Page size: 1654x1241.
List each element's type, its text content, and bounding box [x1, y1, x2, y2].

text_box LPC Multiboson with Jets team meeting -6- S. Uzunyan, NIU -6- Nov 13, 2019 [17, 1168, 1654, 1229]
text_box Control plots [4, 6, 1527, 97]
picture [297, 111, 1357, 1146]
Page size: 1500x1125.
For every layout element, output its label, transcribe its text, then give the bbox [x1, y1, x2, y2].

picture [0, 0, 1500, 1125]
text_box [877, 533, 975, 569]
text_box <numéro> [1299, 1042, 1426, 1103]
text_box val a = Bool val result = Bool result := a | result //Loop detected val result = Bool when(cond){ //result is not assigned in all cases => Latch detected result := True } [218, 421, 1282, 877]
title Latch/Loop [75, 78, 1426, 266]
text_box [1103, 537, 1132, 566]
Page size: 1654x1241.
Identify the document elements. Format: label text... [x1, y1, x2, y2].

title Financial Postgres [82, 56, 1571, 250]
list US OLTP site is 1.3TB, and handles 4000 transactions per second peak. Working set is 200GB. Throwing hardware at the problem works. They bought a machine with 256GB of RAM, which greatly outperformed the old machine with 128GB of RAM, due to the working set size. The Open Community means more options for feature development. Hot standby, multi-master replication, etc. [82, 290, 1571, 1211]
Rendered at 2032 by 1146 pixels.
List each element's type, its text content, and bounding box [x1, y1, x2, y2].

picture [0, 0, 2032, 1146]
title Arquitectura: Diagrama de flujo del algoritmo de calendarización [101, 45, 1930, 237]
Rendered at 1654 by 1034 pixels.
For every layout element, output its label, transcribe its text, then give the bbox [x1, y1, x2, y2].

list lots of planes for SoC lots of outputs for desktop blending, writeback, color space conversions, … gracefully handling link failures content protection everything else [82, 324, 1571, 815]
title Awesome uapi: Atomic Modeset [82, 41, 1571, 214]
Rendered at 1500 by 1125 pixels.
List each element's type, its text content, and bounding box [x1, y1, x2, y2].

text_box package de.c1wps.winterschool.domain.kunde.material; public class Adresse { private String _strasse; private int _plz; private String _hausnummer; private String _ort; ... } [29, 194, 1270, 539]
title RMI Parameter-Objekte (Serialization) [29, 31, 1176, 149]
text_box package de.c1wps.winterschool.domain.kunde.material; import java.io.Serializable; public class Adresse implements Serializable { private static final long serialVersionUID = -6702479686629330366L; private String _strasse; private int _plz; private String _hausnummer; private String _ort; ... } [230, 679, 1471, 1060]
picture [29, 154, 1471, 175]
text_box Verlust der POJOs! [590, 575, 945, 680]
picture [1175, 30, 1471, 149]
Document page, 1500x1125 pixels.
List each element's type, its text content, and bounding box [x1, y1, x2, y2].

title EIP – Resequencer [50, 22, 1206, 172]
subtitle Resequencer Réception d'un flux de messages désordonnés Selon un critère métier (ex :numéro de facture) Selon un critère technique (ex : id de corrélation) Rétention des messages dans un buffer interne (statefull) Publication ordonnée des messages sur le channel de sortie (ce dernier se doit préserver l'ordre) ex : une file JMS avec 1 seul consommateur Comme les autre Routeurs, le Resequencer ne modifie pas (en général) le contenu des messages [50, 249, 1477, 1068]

········

PROBLEM STATEMENT:
Rewrite all of the lines above, replacing "bounding box" with "enclosing rectangle" and leaving everything else unchanged.

RESULT BELOW:
Page size: 1654x1241.
List each element's type, its text content, and enclosing rectangle [x1, y1, x2, y2].

text_box LPC Multiboson with Jets team meeting -6- S. Uzunyan, NIU -6- Nov 13, 2019 [17, 1168, 1654, 1229]
text_box Control plots [4, 6, 1527, 97]
picture [297, 111, 1357, 1146]
Page size: 1500x1125.
For every layout element, output its label, transcribe its text, then give the bbox [x1, y1, x2, y2].

picture [0, 0, 1500, 1125]
text_box [877, 533, 975, 569]
text_box <numéro> [1299, 1042, 1426, 1103]
text_box val a = Bool val result = Bool result := a | result //Loop detected val result = Bool when(cond){ //result is not assigned in all cases => Latch detected result := True } [218, 421, 1282, 877]
title Latch/Loop [75, 78, 1426, 266]
text_box [1103, 537, 1132, 566]
Page size: 1654x1241.
Identify the document elements. Format: label text... [x1, y1, x2, y2].

title Financial Postgres [82, 56, 1571, 250]
list US OLTP site is 1.3TB, and handles 4000 transactions per second peak. Working set is 200GB. Throwing hardware at the problem works. They bought a machine with 256GB of RAM, which greatly outperformed the old machine with 128GB of RAM, due to the working set size. The Open Community means more options for feature development. Hot standby, multi-master replication, etc. [82, 290, 1571, 1211]
Rendered at 2032 by 1146 pixels.
List each element's type, its text content, and enclosing rectangle [x1, y1, x2, y2].

picture [0, 0, 2032, 1146]
title Arquitectura: Diagrama de flujo del algoritmo de calendarización [101, 45, 1930, 237]
Rendered at 1654 by 1034 pixels.
For every layout element, output its label, transcribe its text, then give the bbox [x1, y1, x2, y2].

list lots of planes for SoC lots of outputs for desktop blending, writeback, color space conversions, … gracefully handling link failures content protection everything else [82, 324, 1571, 815]
title Awesome uapi: Atomic Modeset [82, 41, 1571, 214]
Rendered at 1500 by 1125 pixels.
List each element's type, its text content, and enclosing rectangle [x1, y1, x2, y2].

text_box package de.c1wps.winterschool.domain.kunde.material; public class Adresse { private String _strasse; private int _plz; private String _hausnummer; private String _ort; ... } [29, 194, 1270, 539]
title RMI Parameter-Objekte (Serialization) [29, 31, 1176, 149]
text_box package de.c1wps.winterschool.domain.kunde.material; import java.io.Serializable; public class Adresse implements Serializable { private static final long serialVersionUID = -6702479686629330366L; private String _strasse; private int _plz; private String _hausnummer; private String _ort; ... } [230, 679, 1471, 1060]
picture [29, 154, 1471, 175]
text_box Verlust der POJOs! [590, 575, 945, 680]
picture [1175, 30, 1471, 149]
Document page, 1500x1125 pixels.
List each element's type, its text content, and enclosing rectangle [x1, y1, x2, y2].

title EIP – Resequencer [50, 22, 1206, 172]
subtitle Resequencer Réception d'un flux de messages désordonnés Selon un critère métier (ex :numéro de facture) Selon un critère technique (ex : id de corrélation) Rétention des messages dans un buffer interne (statefull) Publication ordonnée des messages sur le channel de sortie (ce dernier se doit préserver l'ordre) ex : une file JMS avec 1 seul consommateur Comme les autre Routeurs, le Resequencer ne modifie pas (en général) le contenu des messages [50, 249, 1477, 1068]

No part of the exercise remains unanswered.